My friend Chris said a couple weeks ago that you don’t really know people until you can tell their stories. Today I got to hang out with a bunch of people who really know each other. (It was so cool.) At one point, someone said: “you know, people say they’ve never met any family who laughs as much as ours does” – and someone else said, “yeah, and really we should all be crying” – and then everyone laughed. And throughout the course of the evening, I really began understand the truth of that moment. In between the hilarious tales of humiliation and glory came the stories of the things that have not been so great – and yet through it all this family continues to smile, and to laugh, and to find joy in life and in each other. They talked about everything – religion, politics, education, Australia, strange dreams, spices, and wildebeest documentaries – and every serious note was book-ended by humor. There was a guy there who was a good friend of my friend’s dad, and he came over at one point and said to me, as talk continued around us, “This is why I love coming over here. It’s all gloom and doom, but at the same time, it’s just family, sitting around the kitchen table, and really talking.” And he was right. There was a lot of gloomy stuff to talk about – but there was also always something else to smile about.
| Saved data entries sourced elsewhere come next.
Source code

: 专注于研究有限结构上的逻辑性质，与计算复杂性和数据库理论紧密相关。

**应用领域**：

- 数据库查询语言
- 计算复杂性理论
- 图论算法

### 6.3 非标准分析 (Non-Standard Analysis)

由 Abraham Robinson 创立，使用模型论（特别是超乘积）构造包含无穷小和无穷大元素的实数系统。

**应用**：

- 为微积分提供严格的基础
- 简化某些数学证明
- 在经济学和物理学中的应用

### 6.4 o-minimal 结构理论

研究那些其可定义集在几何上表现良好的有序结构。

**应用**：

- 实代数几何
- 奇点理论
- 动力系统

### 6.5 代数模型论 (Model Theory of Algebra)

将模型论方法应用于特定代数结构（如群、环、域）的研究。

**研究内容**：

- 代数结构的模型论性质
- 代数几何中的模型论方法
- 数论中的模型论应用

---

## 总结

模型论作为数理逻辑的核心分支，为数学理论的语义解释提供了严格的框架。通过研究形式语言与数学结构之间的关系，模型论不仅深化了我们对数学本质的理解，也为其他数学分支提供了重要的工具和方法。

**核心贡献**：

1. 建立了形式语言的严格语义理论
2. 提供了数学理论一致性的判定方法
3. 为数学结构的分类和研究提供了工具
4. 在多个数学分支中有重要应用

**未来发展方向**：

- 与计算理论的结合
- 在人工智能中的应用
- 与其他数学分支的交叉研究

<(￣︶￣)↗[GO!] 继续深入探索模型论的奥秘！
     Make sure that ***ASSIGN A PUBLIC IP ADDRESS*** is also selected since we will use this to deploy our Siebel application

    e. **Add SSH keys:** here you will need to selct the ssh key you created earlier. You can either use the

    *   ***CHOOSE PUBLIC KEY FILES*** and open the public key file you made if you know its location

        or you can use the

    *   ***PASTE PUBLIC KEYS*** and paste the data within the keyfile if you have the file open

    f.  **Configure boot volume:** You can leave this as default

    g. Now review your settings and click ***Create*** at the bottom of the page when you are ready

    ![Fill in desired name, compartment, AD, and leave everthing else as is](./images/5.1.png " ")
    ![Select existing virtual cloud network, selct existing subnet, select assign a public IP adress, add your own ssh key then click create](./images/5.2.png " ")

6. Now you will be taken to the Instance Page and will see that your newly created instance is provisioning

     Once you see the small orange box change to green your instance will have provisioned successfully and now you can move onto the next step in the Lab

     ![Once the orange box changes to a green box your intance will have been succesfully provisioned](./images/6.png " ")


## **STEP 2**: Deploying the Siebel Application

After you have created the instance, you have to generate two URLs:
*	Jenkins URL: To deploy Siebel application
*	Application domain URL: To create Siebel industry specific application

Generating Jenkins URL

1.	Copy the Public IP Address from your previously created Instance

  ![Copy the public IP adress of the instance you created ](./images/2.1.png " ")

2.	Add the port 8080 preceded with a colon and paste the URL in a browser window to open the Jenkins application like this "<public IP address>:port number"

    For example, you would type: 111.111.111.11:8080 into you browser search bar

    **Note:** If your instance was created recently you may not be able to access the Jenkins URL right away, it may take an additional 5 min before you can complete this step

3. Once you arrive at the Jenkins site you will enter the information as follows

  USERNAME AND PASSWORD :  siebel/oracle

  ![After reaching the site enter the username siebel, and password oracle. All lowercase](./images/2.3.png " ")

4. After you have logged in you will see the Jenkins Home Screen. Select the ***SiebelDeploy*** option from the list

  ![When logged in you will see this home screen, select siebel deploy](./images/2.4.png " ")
Family dinners (in the tradition of biblical feasts) are meant to be celebrations – a time to stop and be thankful for the blessings God has given us in each other, a time to be okay with the fact that we don’t always see eye to eye on things but we can still love each other to pieces, a time to laugh not at each other but with each other about the 101 stupid things we do and say every day. We’re human. We’re idiots. God loves us anyway. These are truths that my friend’s family really seems to grasp, whether they’d phrase it that way or not. There are ways to laugh that are healthy, and there are ways that are not, and today, I got to spend a few hours laughing in a healthy environment. I got to watch people argue about important things, and yet not walk away furiously angry. I got to hear people tell each others’ stories and see them hug and snuggle and fuss over babies. It was like being dropped into a Norman Rockwell painting with extreme personality. And it was … perfect.
In the words of e.e. cummings: “i thank You God for most this amazing / day;”
It’s been an educational and inspirational day. I can only pray that someday, wherever I end up, I will find around my kitchen table a family as joy-full as the people I met today. They’re not perfect (who is?) but they know so much about doing life together well.